Please stop saying “The Overwhelming Majority of Canadians Support Bill C-51”. The polls don’t support it.

A version of this article was published in Now Magazine on March 5 2015.

bill_englishIt’s the most controversial piece of legislation in recent Canadian history. And yet, cry some journalists, citing Bill C-51’s apparent 82% national approval rate, there has “rarely been a bill before Parliament that was more popular”.

82%! My, what a large number! When countries like Russia and Iran and Kyrgzstan boast of 95% election turnout rates and 96% presidential approval rates, we in Canada collectively guffaw – a big, hearty, democratic belly laugh at the sheer absurdity of voter unanimity. This isn’t to imply that the Angus Reid poll was fixed or even biased – merely that as a serious assessment of how Canadians really feel about Bill C-51, it just isn’t very good.

Let me assure you that 82% of Canadians agree on precisely nothing, never mind eternal fidelity to a piece of abstruse legislation. First, the poll is not a random sample. It was a sample of 1509 individuals drawn from a larger pool of people registered at the online Angus Reid Forum, a website where anyone who completes a survey can enter “sweepstakes draws to win gift certificates or cash”. The problem isn’t that respondents were paid. It’s that the poll was (a) peppered with poorly designed questions and (b) restricted to a self-selected batch of Canadians who have the kind of time, internet savvy and computer access that permits leisurely completion of surveys. It simply cannot be used to support grandiose statements about the general Canadian population like the Globe and Mail’s proclamation that “More than four in five Canadians back the new legislation to expand the powers of intelligence agencies and police.”

Still, though – let’s suspend disbelief for a moment and pretend that the survey is a random and representative sample of the real-life opinions of average Canadians. 82% of people is still a lot of people. It’s even more impressive when you consider that 57% of the total people surveyed openly admitted that not only do they endorse this bill, they’ve barely even heard of it. More specifically, 855 of the 1509 survey-takers self-characterized their own knowledge of Bill C-51 as either “Not read/seen anything at all” or “Just scanned/saw the headlines”.

To paraphrase: more than half of Canadians who don’t really know what Bill C-51 is think it’s just utterly marvellous. Or do they? How many Canadians do you know who run around bellowing about Parliamentary bills they haven’t read?

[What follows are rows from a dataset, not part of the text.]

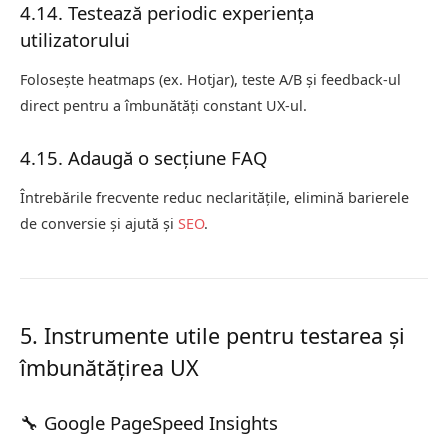
4.14. Testează periodic experiența
utilizatorului
Folosește heatmaps (ex. Hotjar), teste A/B și feedback-ul
direct pentru a îmbunătăți constant UX-ul.
4.15. Adaugă o secțiune FAQ
Întrebările frecvente reduc neclaritățile, elimină barierele
de conversie și ajută și
SEO
.
5. Instrumente utile pentru testarea și
îmbunătățirea UX
🔧 Google PageSpeed Insights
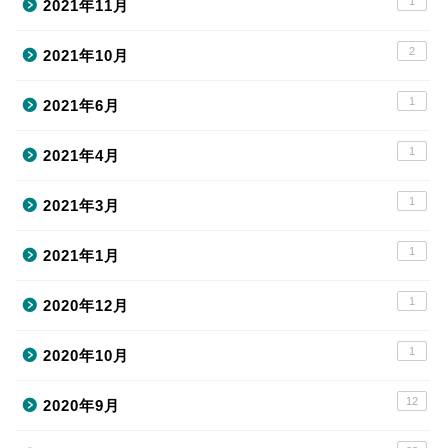
1
2021年11月
2
2021年10月
1
2021年6月
1
2021年4月
1
2021年3月
1
2021年1月
1
2020年12月
1
2020年10月
12
2020年9月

Bill C-51 is a block of dense legal text that would make most lawyers wince. The Angus Reid poll consists of 2 large-print pages populated by seven nice-and easy questions, one of which is essentially “Do you actually know anything about this bill?”. In other words, the poll is less onerous than the typical hotel satisfaction survey, and with ponderances that include whether or not one is in favour or opposed to “making it illegal to promote terrorism”, it’s probably less subtle too. Tell me, typical Canadian, which one of the following two statements resonates nearer and dearer to your own heart:
(a) There is a serious threat of terrorism here in Canada
(b) Politicians and the media have overblown the threat of terrorism in Canada

I choose (c), “I’m not CSIS. Questions about my personal appraisal of the threat of terrorism are irrelevant to the actual content of Bill C-51, so why don’t you take your leading questions elsewhere and ask me something else?

In its favour, the poll successfully ascertains that 65 people in Manitoba who go online to complete surveys are indeed worried about terrorism. The numbers in Saskatchewan were somewhat more troubling: in response to the question “How familiar are you with the proposed legislation?”, 13% of people had “read stories about it”, 28% had seen “a story or two”, 39% had “just scanned the headlines” and 21% had not read “anything at all” – all of which is fine, except the numbers sum to 101%. Mathematics! In sum: media outlets should probably stop citing the Angus Reid poll as hard evidence of Bill C-51’s burgeoning popularity.

It’s a free country. If you want to support Bill C-51, then thine is the power. But the idea that this bill is an unstoppable juggernaut, a force of nature with such awesome powers of public approval that it’s simply irresistible at this point is nonsense. This isn’t Facebook. I couldn’t care less how many “likes” Bill C-51 has. I only want to know two things: (a) what it’s about and (b) exactly under what circumstances and how far the government intends to ram its snout into my private life. I suspect most Canadians would agree.